Former Tampa city councilman and candidate for Hillsborough County Commission John Dingfelder makes no excuses for his failure to resign in a timely manner from his post on the council to run for another office. Dingfelder failed to officially resign his seat prior to the qualifying period under the Florida “resign-to-run” law, setting off a court battle that has imperiled his candidacy and could set election precedent, since it is expected to go before an appeals court.
“I have no excuse for it,” Dingfelder says of the oversight. “It was embarrassing to me as a lawyer.”
When Dingfelder learned he had missed the deadline to leave his Tampa post, he immediately resigned from the council after more than seven years, and pulled out of race for the Hillsborough County Commission District 1 seat.
Dingfelder’s departure from the race left Democrats without a candidate in the race for the commission seat, but Florida law allowed them an opportunity to put forward another candidate. The Democratic Executive Committee nominated Dingfelder, pulling him back into the race.
Committee members did not return a phone call for comment, but Dingfelder says he had no role in the nomination.
“I was confident they would nominate me because I am a good fit for the seat,” says Dingfelder. “But I didn’t call anybody and I didn’t lobby for them to do it.”
Elections officials signed off on the nomination and Dingfelder found himself back in the race, and soon in court. A Republican voter, Brian Lothrop, filed a lawsuit seeking to have Dingfelder thrown off the ballot.
Dingfelder had been disqualified as a candidate by not correctly following the law in resigning his Tampa seat, so his nomination should also be disallowed, argues Lothrop’s attorney, Ryan Christopher Rodems.
But Dingfelder’s move in pulling out of the race prior to the nomination made the issue moot, according to a ruling throwing out the lawsuit by Hillsborough Circuit Judge William P. Levens.
Levens wrote Dingfelder “cured any procedural or substantive defect by the June 29, 2010 withdrawal of his initial candidacy for County Commission.”
The judge added, “Had he not withdrawn his candidacy for the County Commission race, allowing the local party to fill the vacancy with Mr. Dingfelder (even though it was he who created it), the analysis and outcome would likely be different.”
Levens then went on to characterize Dingfelder’s resignation from the race after missing the deadline as “strategy.”
“The fact that Dingfelder presumptively qualified and then withdrew for strategic reasons does not eradicate him from the potential list of those whom the local party may want to nominate – even thought the vacancy created by Dingfelder’s withdrawal was filled by Dingfelder.”
Rodems argues Dingfelder should still be excluded from the race because he missed a deadline other candidates for office this election cycle correctly met. Rodems plans to appeal Levens’ decision to the Florida 2nd District Court of Appeal.
There is a lot riding on the 2nd District’s opinion: Dingfelder is the Democrats’ only qualified candidate in the District 1 race, and the primary is rapidly approaching.

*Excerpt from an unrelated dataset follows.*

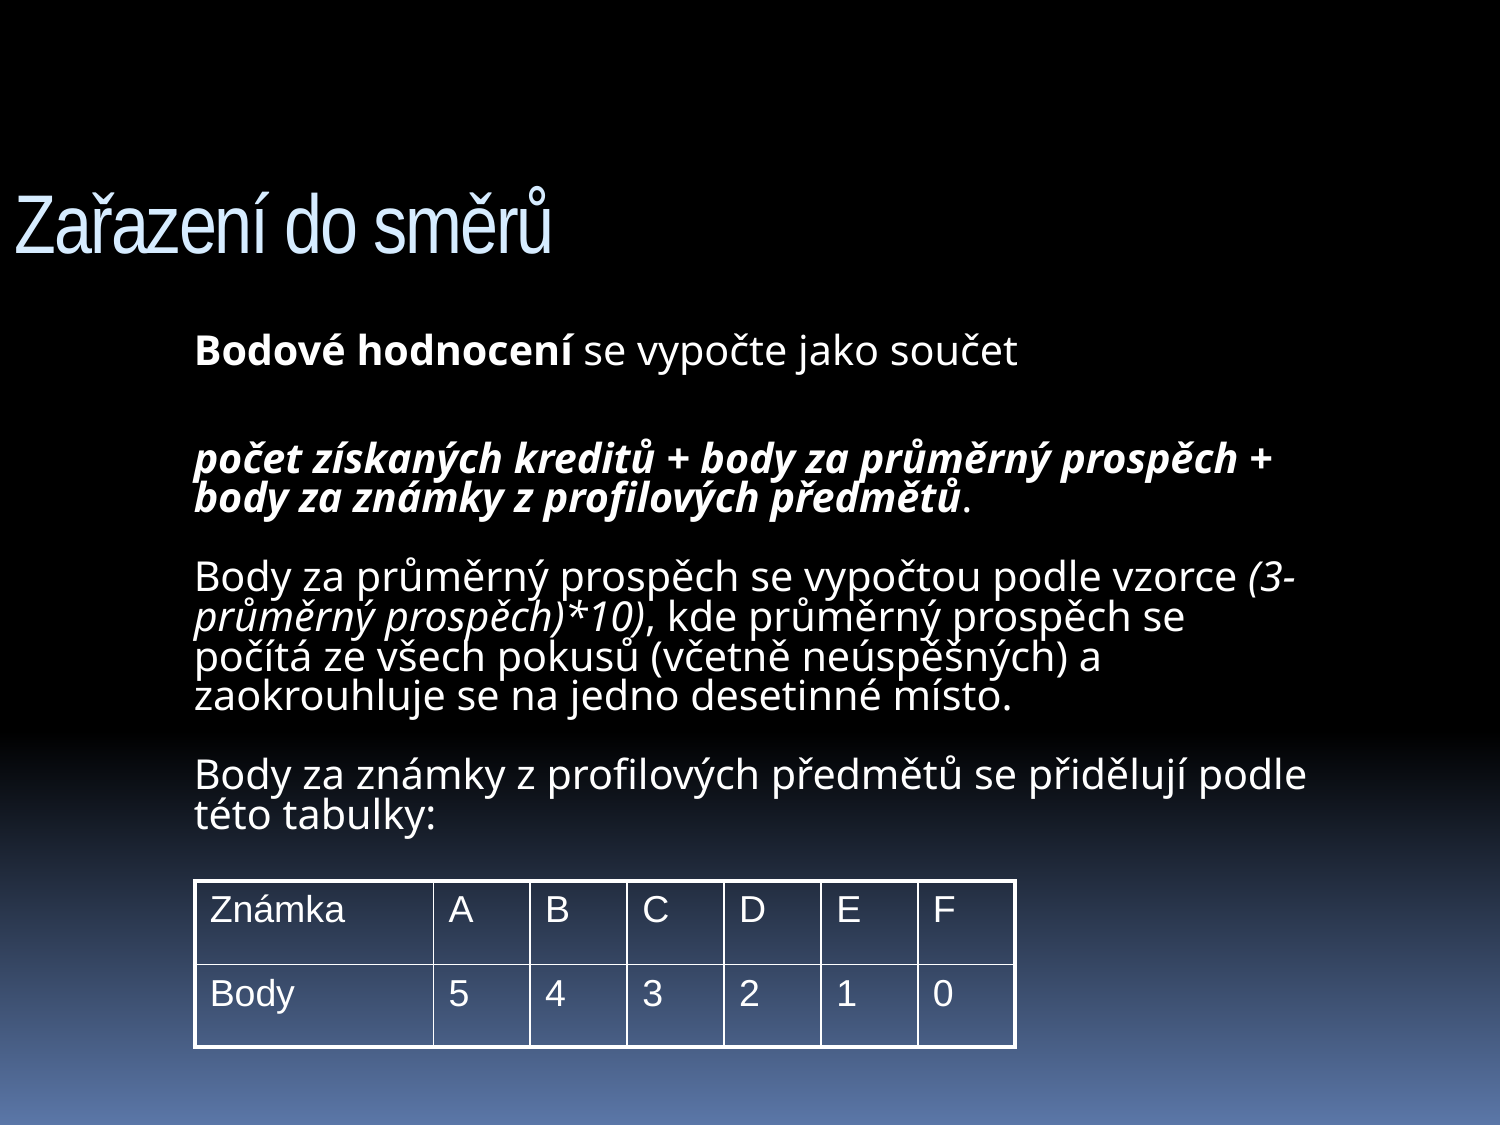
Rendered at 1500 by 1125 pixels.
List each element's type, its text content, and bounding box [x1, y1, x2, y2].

“We don’t believe he is eligible,” Rodems says. “It’s our position that the Democratic Party does not have a candidate.”
Dingfelder disputes that claim and says he is moving forward with his campaign. Dingfelder says the judge’s ruling stood up for the people in District 1, allowing them to vote for the candidate they want to represent them.

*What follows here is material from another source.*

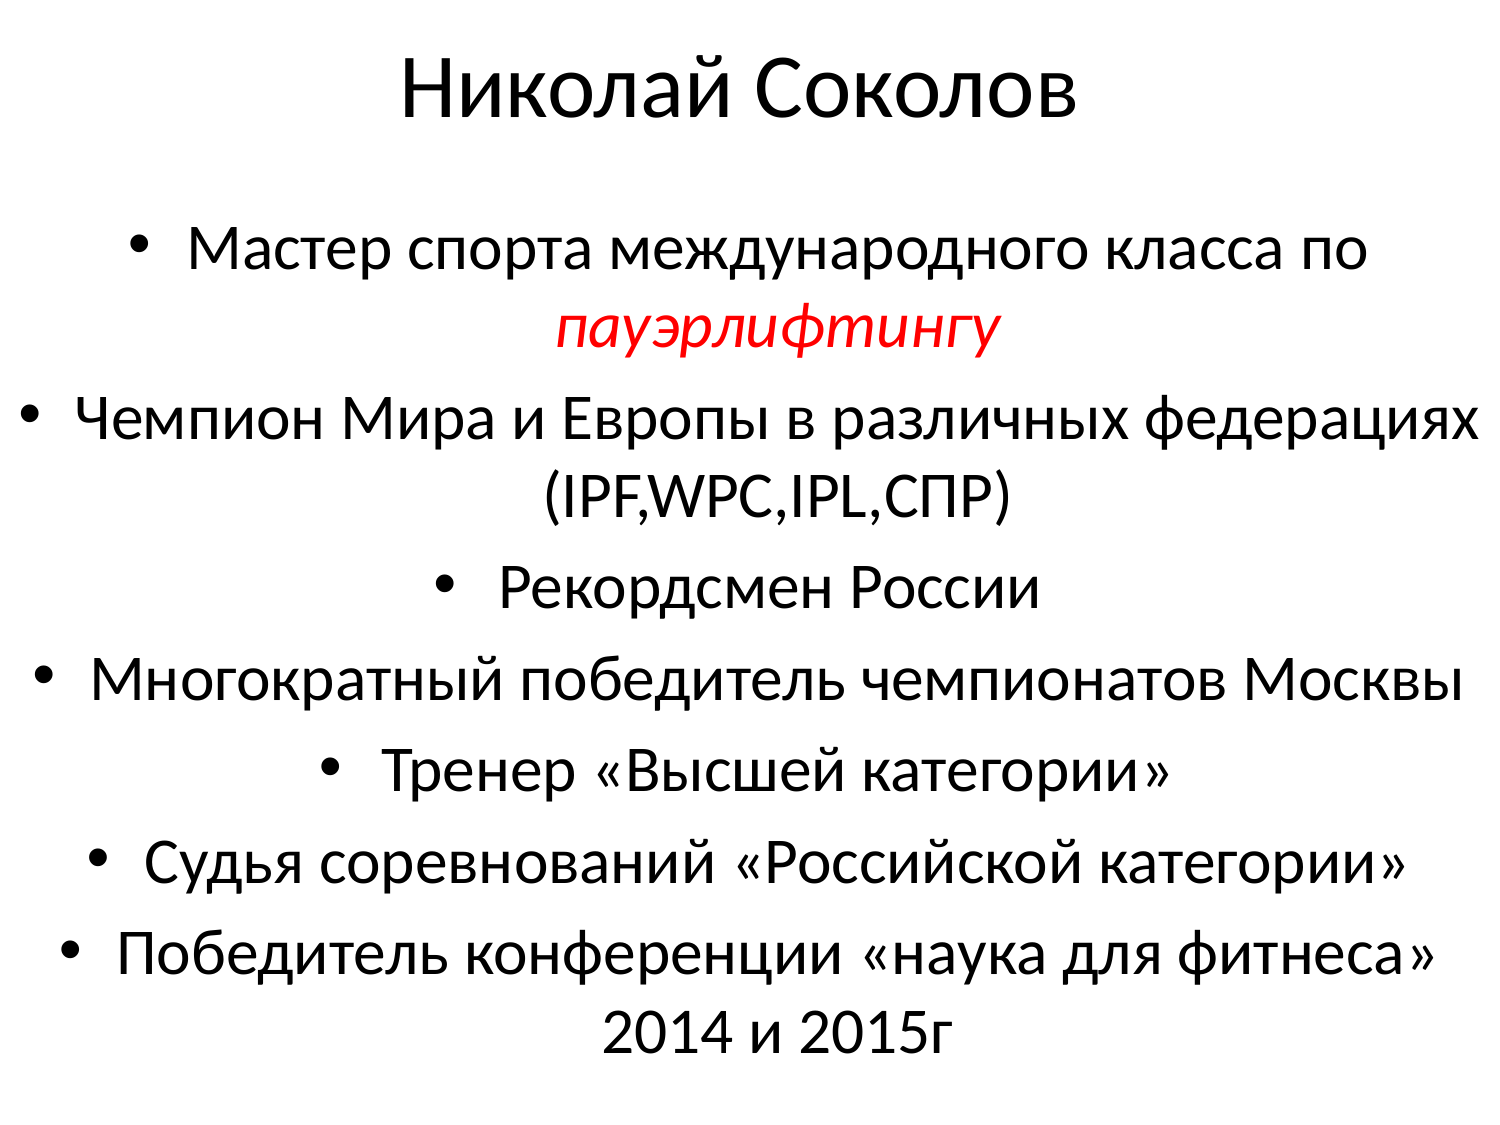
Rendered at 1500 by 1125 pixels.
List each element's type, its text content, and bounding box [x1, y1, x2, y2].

“I’m ecstatic. It’s been a cloud over us for the last few weeks,” he says. “I was fairly confident the judge would rule on the side of the people, and that is what he did.”
One thing that Rodems and Dingfelder do agree on, however, is the hope that the 2nd District will rule on the matter before upcoming elections.
“I think that will happen. The 2nd District makes it a policy of dealing with elections issues in a timely fashion,” Dingfelder says.
Rodems echoes that sentiment, saying he hopes a decision will be made before the Aug. 24 primary. But even if the 2nd District does not rule by the Nov. 2 general elections, it would still have the authority to remove Dingfelder from his commission seat should he win, Rodems says: “So he should not feel too secure in his position should that happen.”